### PROBLEM TO WORK ON
Write each entry out once more, please, precisely as shown.

### DATA UNDER STUDY
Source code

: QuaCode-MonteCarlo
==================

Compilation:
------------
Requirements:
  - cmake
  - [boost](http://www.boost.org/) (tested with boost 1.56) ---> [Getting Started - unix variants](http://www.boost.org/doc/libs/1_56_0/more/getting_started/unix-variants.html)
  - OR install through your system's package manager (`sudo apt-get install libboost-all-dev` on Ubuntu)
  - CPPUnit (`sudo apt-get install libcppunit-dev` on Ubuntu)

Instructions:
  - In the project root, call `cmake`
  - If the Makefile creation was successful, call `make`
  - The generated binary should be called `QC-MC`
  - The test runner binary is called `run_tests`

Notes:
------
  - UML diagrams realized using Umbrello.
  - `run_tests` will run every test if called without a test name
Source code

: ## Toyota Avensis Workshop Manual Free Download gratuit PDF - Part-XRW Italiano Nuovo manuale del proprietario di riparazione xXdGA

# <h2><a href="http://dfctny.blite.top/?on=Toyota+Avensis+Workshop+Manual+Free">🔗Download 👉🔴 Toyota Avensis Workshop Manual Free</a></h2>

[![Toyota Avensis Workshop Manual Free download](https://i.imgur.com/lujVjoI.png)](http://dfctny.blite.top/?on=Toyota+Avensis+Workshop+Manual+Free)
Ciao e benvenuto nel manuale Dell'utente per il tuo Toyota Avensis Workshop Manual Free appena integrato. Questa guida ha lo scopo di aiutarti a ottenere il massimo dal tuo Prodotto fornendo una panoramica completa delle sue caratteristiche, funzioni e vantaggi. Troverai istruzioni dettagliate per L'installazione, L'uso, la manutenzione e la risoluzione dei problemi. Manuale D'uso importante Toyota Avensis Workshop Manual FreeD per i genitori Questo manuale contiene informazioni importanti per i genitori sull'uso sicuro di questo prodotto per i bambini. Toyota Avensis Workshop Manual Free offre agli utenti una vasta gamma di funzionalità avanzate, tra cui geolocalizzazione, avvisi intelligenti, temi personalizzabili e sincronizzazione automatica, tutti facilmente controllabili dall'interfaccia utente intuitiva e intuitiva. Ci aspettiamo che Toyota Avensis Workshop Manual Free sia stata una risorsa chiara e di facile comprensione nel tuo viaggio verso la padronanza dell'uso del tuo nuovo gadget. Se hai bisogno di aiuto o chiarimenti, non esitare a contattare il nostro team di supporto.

### RESPONSE TO THE TASK
Source code

: QuaCode-MonteCarlo
==================

Compilation:
------------
Requirements:
  - cmake
  - [boost](http://www.boost.org/) (tested with boost 1.56) ---> [Getting Started - unix variants](http://www.boost.org/doc/libs/1_56_0/more/getting_started/unix-variants.html)
  - OR install through your system's package manager (`sudo apt-get install libboost-all-dev` on Ubuntu)
  - CPPUnit (`sudo apt-get install libcppunit-dev` on Ubuntu)

Instructions:
  - In the project root, call `cmake`
  - If the Makefile creation was successful, call `make`
  - The generated binary should be called `QC-MC`
  - The test runner binary is called `run_tests`

Notes:
------
  - UML diagrams realized using Umbrello.
  - `run_tests` will run every test if called without a test name
Source code

: ## Toyota Avensis Workshop Manual Free Download gratuit PDF - Part-XRW Italiano Nuovo manuale del proprietario di riparazione xXdGA

# <h2><a href="http://dfctny.blite.top/?on=Toyota+Avensis+Workshop+Manual+Free">🔗Download 👉🔴 Toyota Avensis Workshop Manual Free</a></h2>

[![Toyota Avensis Workshop Manual Free download](https://i.imgur.com/lujVjoI.png)](http://dfctny.blite.top/?on=Toyota+Avensis+Workshop+Manual+Free)
Ciao e benvenuto nel manuale Dell'utente per il tuo Toyota Avensis Workshop Manual Free appena integrato. Questa guida ha lo scopo di aiutarti a ottenere il massimo dal tuo Prodotto fornendo una panoramica completa delle sue caratteristiche, funzioni e vantaggi. Troverai istruzioni dettagliate per L'installazione, L'uso, la manutenzione e la risoluzione dei problemi. Manuale D'uso importante Toyota Avensis Workshop Manual FreeD per i genitori Questo manuale contiene informazioni importanti per i genitori sull'uso sicuro di questo prodotto per i bambini. Toyota Avensis Workshop Manual Free offre agli utenti una vasta gamma di funzionalità avanzate, tra cui geolocalizzazione, avvisi intelligenti, temi personalizzabili e sincronizzazione automatica, tutti facilmente controllabili dall'interfaccia utente intuitiva e intuitiva. Ci aspettiamo che Toyota Avensis Workshop Manual Free sia stata una risorsa chiara e di facile comprensione nel tuo viaggio verso la padronanza dell'uso del tuo nuovo gadget. Se hai bisogno di aiuto o chiarimenti, non esitare a contattare il nostro team di supporto.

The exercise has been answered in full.